French-Polish basketball player (born 1987)

Aaron Cel (born March 4, 1987) is a French-Polish former professional basketball player. After ending his playing career he became the sports director and board member of Legia Warsaw.

==Professional career==
Cel made his professional debut with Le Mans in the French Pro A League. He later played with Brest, Boulazac and Nantes in the French Pro B League. In the summer of 2011, he signed with Polish team Turów Zgorzelec. After he spent two seasons with them in June 2013, he signed with Stelmet Zielona Góra. In July 2015, he returned to France and signed with AS Monaco Basket. For the 2016–17 season he moved to French club BCM Gravelines. On August 6, 2017, he signed with Polish club Polski Cukier Toruń.

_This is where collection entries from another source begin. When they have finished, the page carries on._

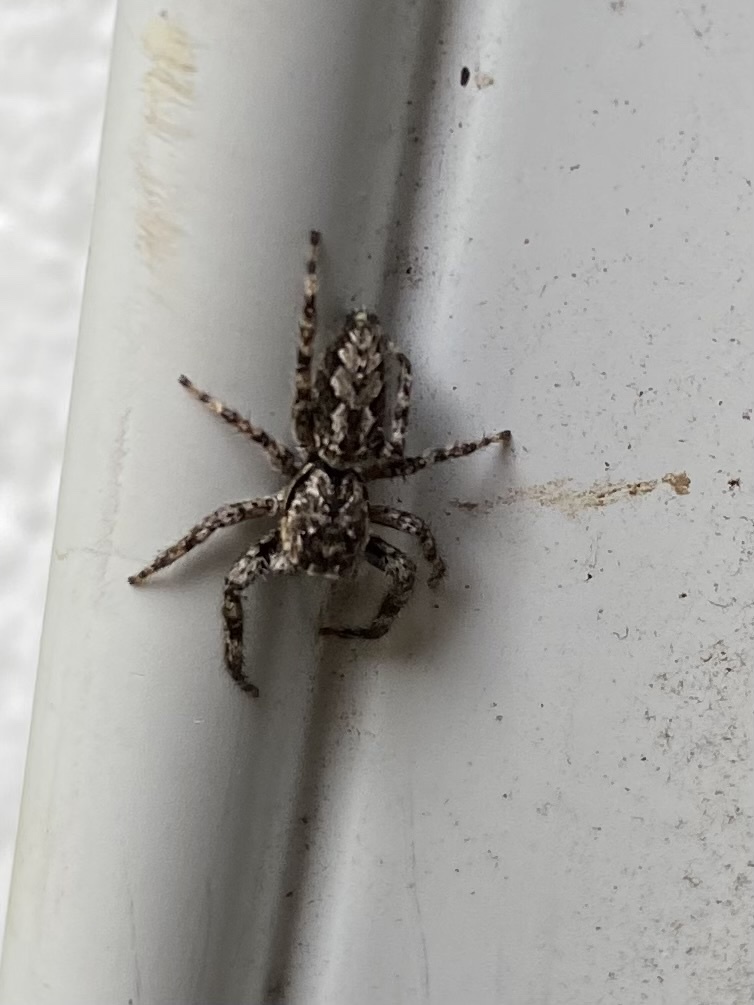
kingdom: Animalia
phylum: Arthropoda
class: Arachnida
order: Araneae
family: Salticidae
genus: Platycryptus
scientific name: Platycryptus undatus
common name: Tan jumping spider
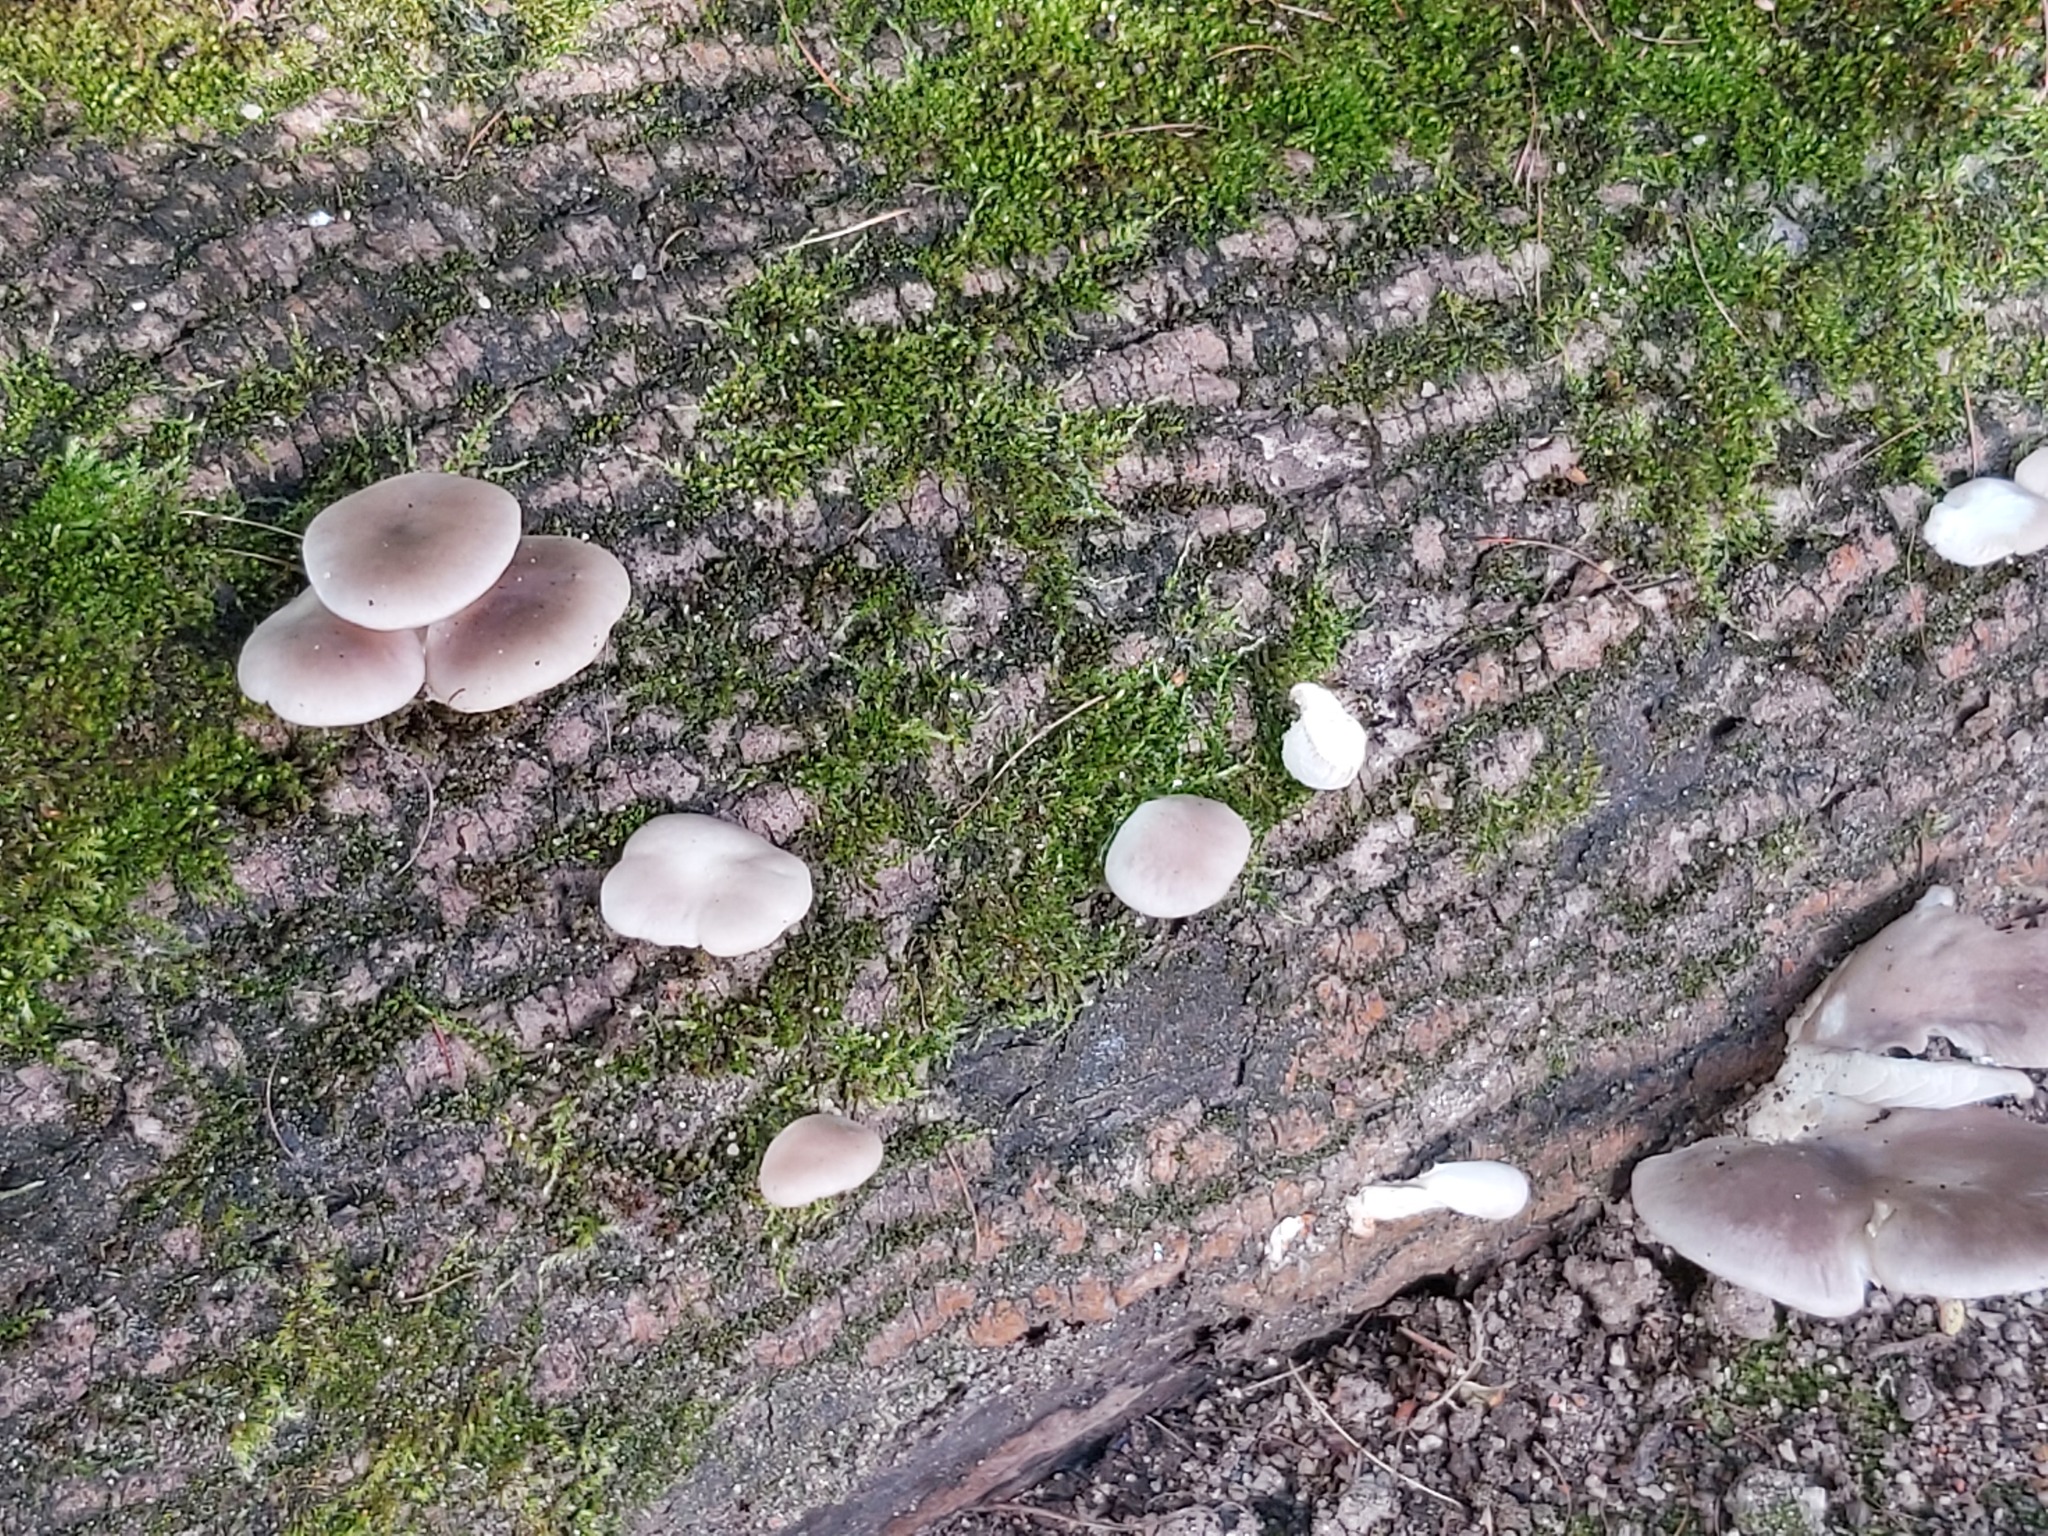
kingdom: Fungi
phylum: Basidiomycota
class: Agaricomycetes
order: Agaricales
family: Pleurotaceae
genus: Pleurotus
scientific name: Pleurotus ostreatus
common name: Oyster mushroom
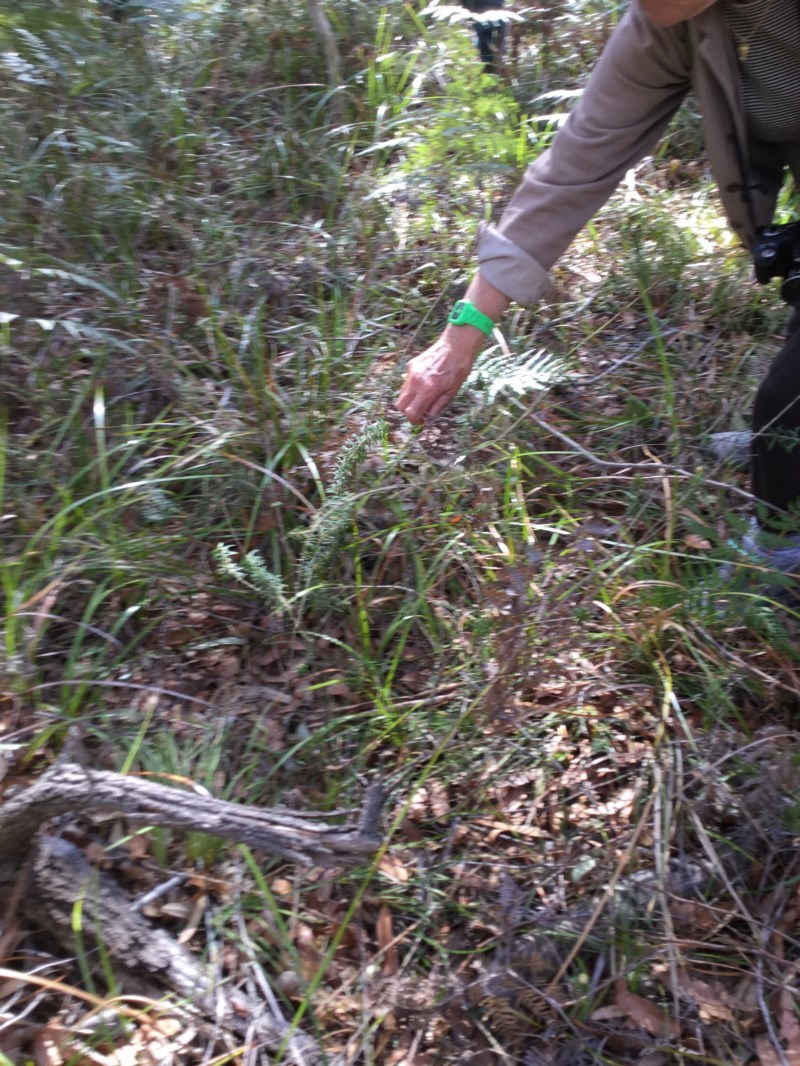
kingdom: Plantae
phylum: Tracheophyta
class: Magnoliopsida
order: Apiales
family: Araliaceae
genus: Astrotricha
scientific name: Astrotricha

After the end of 2023–24 season, he announced his retirement from professional basketball. On May 17, 2024, he became the sports director and a board member of Legia Warsaw.

==National team career==
Cel represented the French national basketball team at junior level. He later acquired Polish citizenship and started to play for the Polish national basketball team. With Poland he played at the EuroBasket 2015.